Start to finish, print the entries exactly, and carry none of the pictures over.

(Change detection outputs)

======

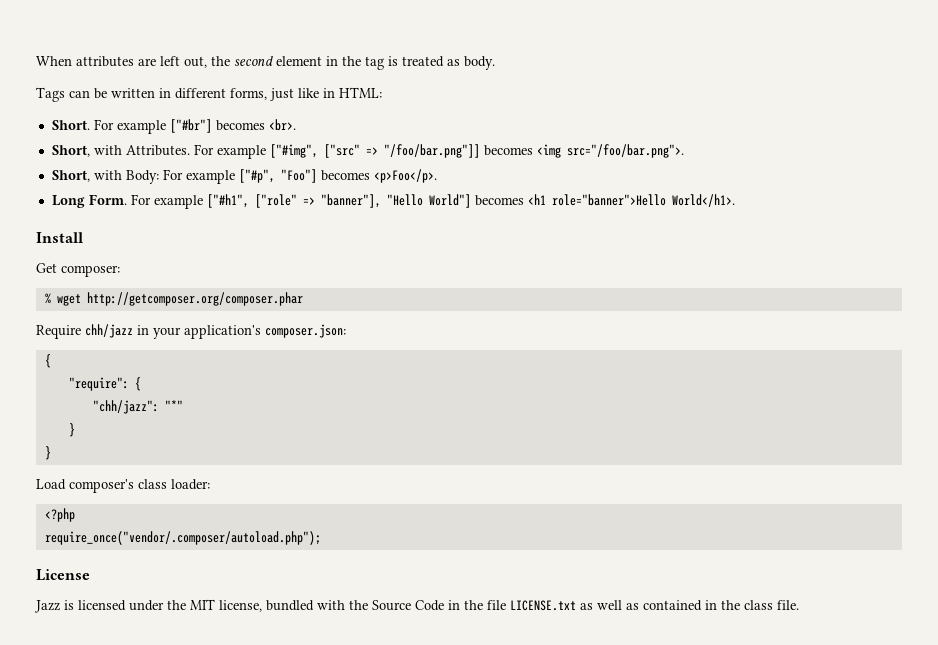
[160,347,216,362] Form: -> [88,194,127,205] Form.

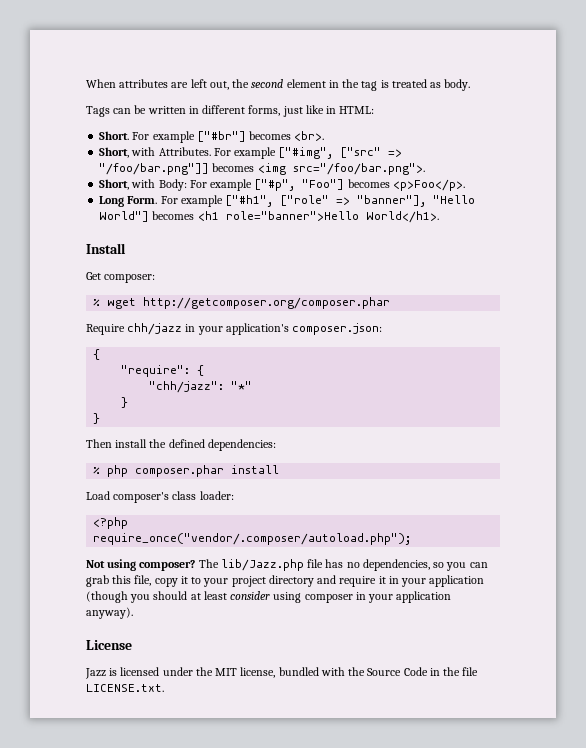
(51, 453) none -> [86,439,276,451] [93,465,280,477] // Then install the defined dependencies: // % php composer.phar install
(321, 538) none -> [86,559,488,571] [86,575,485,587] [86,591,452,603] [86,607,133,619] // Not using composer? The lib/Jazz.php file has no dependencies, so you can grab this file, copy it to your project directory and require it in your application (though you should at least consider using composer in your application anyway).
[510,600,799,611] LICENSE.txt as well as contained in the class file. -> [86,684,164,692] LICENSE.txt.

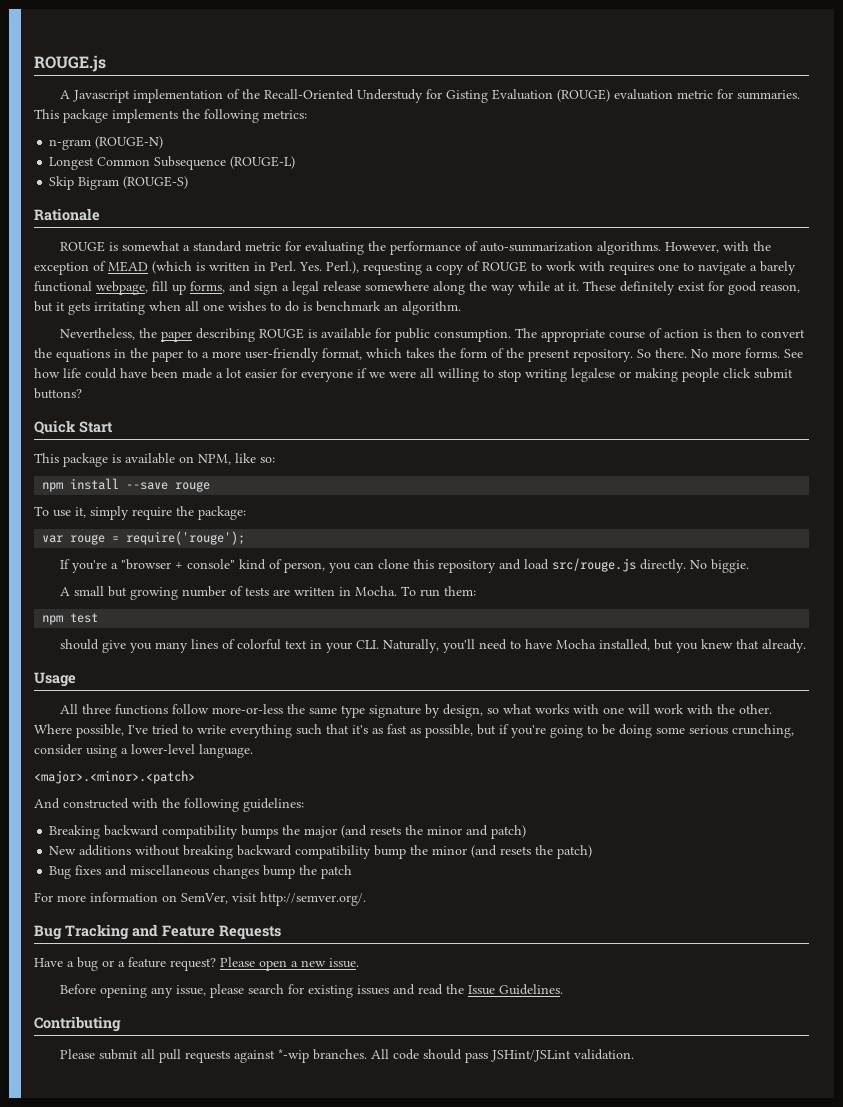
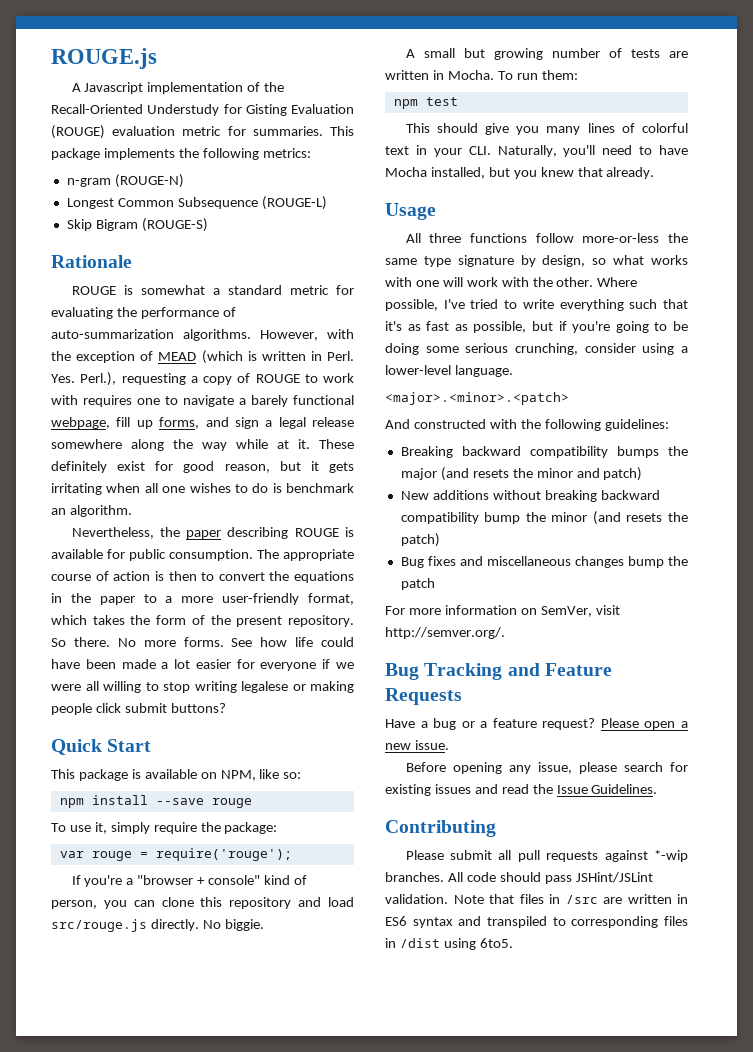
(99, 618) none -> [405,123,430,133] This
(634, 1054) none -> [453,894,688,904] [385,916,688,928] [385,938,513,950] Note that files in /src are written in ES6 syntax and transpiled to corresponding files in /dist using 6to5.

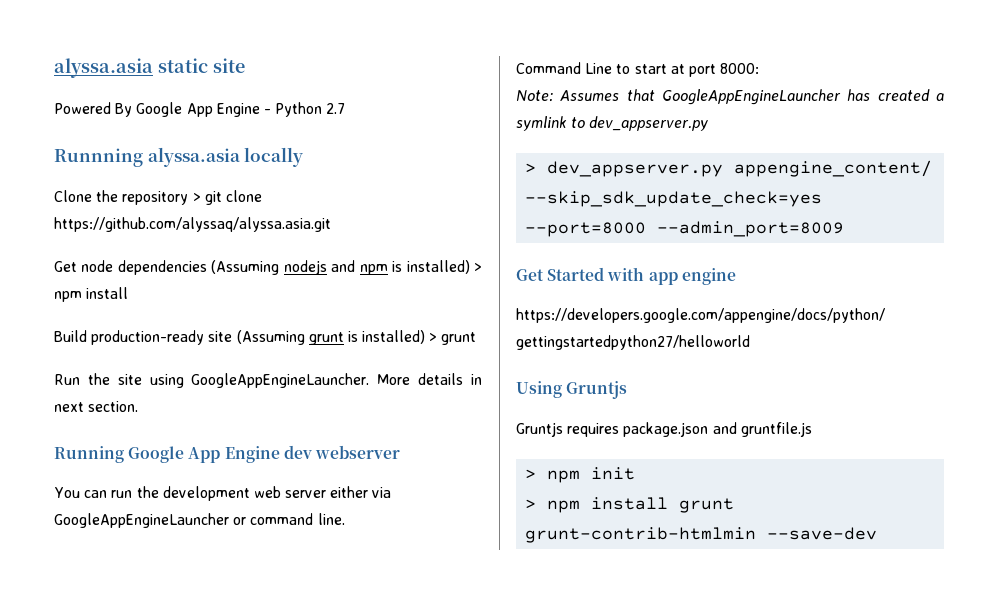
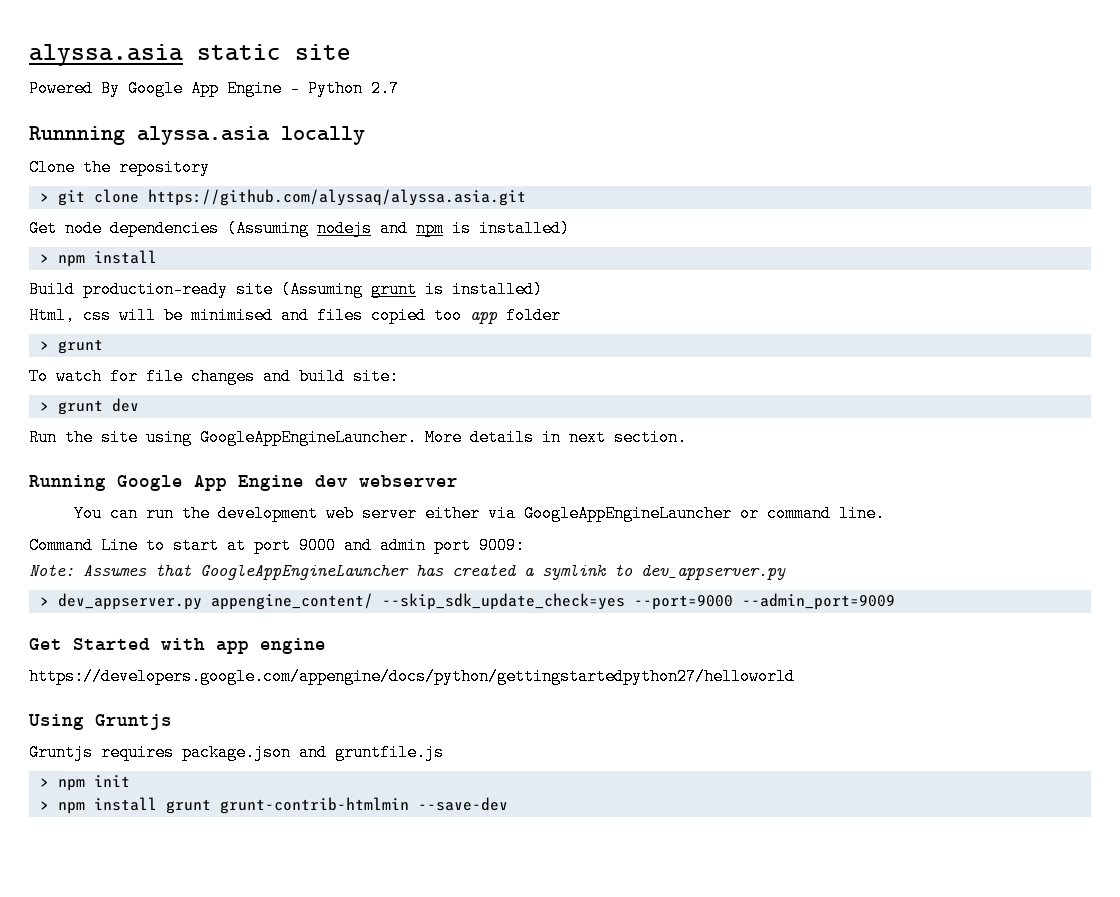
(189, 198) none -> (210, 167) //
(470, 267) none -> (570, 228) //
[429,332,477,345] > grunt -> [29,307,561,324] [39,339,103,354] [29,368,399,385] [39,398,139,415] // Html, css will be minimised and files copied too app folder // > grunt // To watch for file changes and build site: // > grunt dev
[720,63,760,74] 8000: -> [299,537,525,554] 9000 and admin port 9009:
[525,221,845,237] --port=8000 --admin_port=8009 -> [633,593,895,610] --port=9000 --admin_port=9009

======

● Your response:
[160,347,216,362] Form: -> [88,194,127,205] Form.

(51, 453) none -> [86,439,276,451] [93,465,280,477] // Then install the defined dependencies: // % php composer.phar install
(321, 538) none -> [86,559,488,571] [86,575,485,587] [86,591,452,603] [86,607,133,619] // Not using composer? The lib/Jazz.php file has no dependencies, so you can grab this file, copy it to your project directory and require it in your application (though you should at least consider using composer in your application anyway).
[510,600,799,611] LICENSE.txt as well as contained in the class file. -> [86,684,164,692] LICENSE.txt.

(99, 618) none -> [405,123,430,133] This
(634, 1054) none -> [453,894,688,904] [385,916,688,928] [385,938,513,950] Note that files in /src are written in ES6 syntax and transpiled to corresponding files in /dist using 6to5.

(189, 198) none -> (210, 167) //
(470, 267) none -> (570, 228) //
[429,332,477,345] > grunt -> [29,307,561,324] [39,339,103,354] [29,368,399,385] [39,398,139,415] // Html, css will be minimised and files copied too app folder // > grunt // To watch for file changes and build site: // > grunt dev
[720,63,760,74] 8000: -> [299,537,525,554] 9000 and admin port 9009:
[525,221,845,237] --port=8000 --admin_port=8009 -> [633,593,895,610] --port=9000 --admin_port=9009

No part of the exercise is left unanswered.